New data has revealed the earning power of home renovations - with Mt Wellington topping the list of Auckland affordable suburbs for keen DIYers and refurbs adding $240,000 to values.
The analysis from free sales and valuation website homes.co.nz has found renovating an older home has more financial benefit than renovating a newer home, with certain suburbs standing out as great DIY start points.
Jeremy O'Hanlon from homes.co.nz said the company compared the price differences for homes considered to be in "good" condition by Auckland Council to those in other conditions.
It found the biggest value increase for renovated homes was with those built between 1900 and 1910.
These properties, likely to be historic villas, command a 67 per cent uplift when they are in "good" condition.
"Although these renovated properties do show a greater price uplift, they are rarer with only 500 sales in 2016," O'Hanlon said.
"They also have a higher average price with $1.4m for a unrenovated property."
O'Hanlon said there was more opportunity in more affordable areas such as Mt Wellington.
Housing stock in the east Auckland suburb provided the best starting point for those keen on investing in home improvements, he said. Improvements made to modern properties saw a 46 per cent increase with the average sale price increasing from $530,000 to $770,000. More established properties in the area saw an increase of 31 per cent when renovated.

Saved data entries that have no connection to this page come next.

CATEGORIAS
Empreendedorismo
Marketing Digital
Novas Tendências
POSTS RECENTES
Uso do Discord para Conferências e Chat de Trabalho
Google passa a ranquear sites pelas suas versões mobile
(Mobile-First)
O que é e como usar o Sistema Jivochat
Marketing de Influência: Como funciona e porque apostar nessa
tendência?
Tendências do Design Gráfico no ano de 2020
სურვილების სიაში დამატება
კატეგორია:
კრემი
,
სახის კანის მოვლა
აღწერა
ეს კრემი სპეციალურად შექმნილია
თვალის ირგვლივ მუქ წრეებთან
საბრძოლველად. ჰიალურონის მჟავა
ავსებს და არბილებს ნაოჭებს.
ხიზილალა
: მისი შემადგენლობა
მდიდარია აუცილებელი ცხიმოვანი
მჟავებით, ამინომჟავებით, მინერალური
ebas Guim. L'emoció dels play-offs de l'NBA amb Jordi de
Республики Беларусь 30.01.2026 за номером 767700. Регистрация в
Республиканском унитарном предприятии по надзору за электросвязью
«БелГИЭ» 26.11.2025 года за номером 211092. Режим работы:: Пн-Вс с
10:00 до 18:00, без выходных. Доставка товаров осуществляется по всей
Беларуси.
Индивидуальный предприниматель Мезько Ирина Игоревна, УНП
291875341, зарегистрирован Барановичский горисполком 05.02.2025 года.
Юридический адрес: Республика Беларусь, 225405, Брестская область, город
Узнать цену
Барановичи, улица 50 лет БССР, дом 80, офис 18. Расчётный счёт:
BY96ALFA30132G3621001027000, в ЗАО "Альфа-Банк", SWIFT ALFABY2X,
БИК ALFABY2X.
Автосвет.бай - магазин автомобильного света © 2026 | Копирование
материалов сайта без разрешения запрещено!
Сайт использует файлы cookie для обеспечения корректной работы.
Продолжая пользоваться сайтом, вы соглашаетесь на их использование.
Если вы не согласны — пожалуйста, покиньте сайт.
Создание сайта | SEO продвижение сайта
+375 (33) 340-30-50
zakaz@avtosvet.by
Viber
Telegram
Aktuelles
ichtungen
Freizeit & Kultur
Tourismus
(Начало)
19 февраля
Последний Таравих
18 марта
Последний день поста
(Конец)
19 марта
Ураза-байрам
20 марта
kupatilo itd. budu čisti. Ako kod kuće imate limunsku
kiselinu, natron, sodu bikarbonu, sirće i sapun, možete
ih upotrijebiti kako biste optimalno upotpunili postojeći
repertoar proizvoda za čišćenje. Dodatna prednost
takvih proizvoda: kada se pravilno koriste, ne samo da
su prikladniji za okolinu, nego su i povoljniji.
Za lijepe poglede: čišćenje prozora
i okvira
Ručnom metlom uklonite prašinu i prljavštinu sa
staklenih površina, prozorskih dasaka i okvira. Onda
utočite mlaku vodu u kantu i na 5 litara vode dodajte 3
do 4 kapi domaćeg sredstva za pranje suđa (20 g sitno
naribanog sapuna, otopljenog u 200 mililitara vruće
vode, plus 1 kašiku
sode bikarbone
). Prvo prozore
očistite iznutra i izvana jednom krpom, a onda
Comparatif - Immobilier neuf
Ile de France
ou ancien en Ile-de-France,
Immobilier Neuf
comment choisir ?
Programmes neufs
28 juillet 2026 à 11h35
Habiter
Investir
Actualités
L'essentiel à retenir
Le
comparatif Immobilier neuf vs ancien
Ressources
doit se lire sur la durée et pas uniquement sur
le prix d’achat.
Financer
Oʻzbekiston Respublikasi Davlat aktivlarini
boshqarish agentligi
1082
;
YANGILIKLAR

The average sale price for those properties increased from $800,000 for an unrenovated house to $1.05 million when renovated.
Mangere Bridge also provided plenty of do-up properties, with 15 of the sales in 2016 made up of unrenovated properties.
Unrenovated homes sold for an average price of $862,200.
Renovated homes sold for $150,000 more at just over $1m.
Historic properties, built before 1940, that have been renovated to a "good" condition command a 38 per cent price premium over properties where the walls and/or the roof require repairs.
"Perhaps the 47 per cent uplift of 1930s villas will help investors avoid bowling some of these iconic homes once the unitary plan kicks in," O'Hanlon said.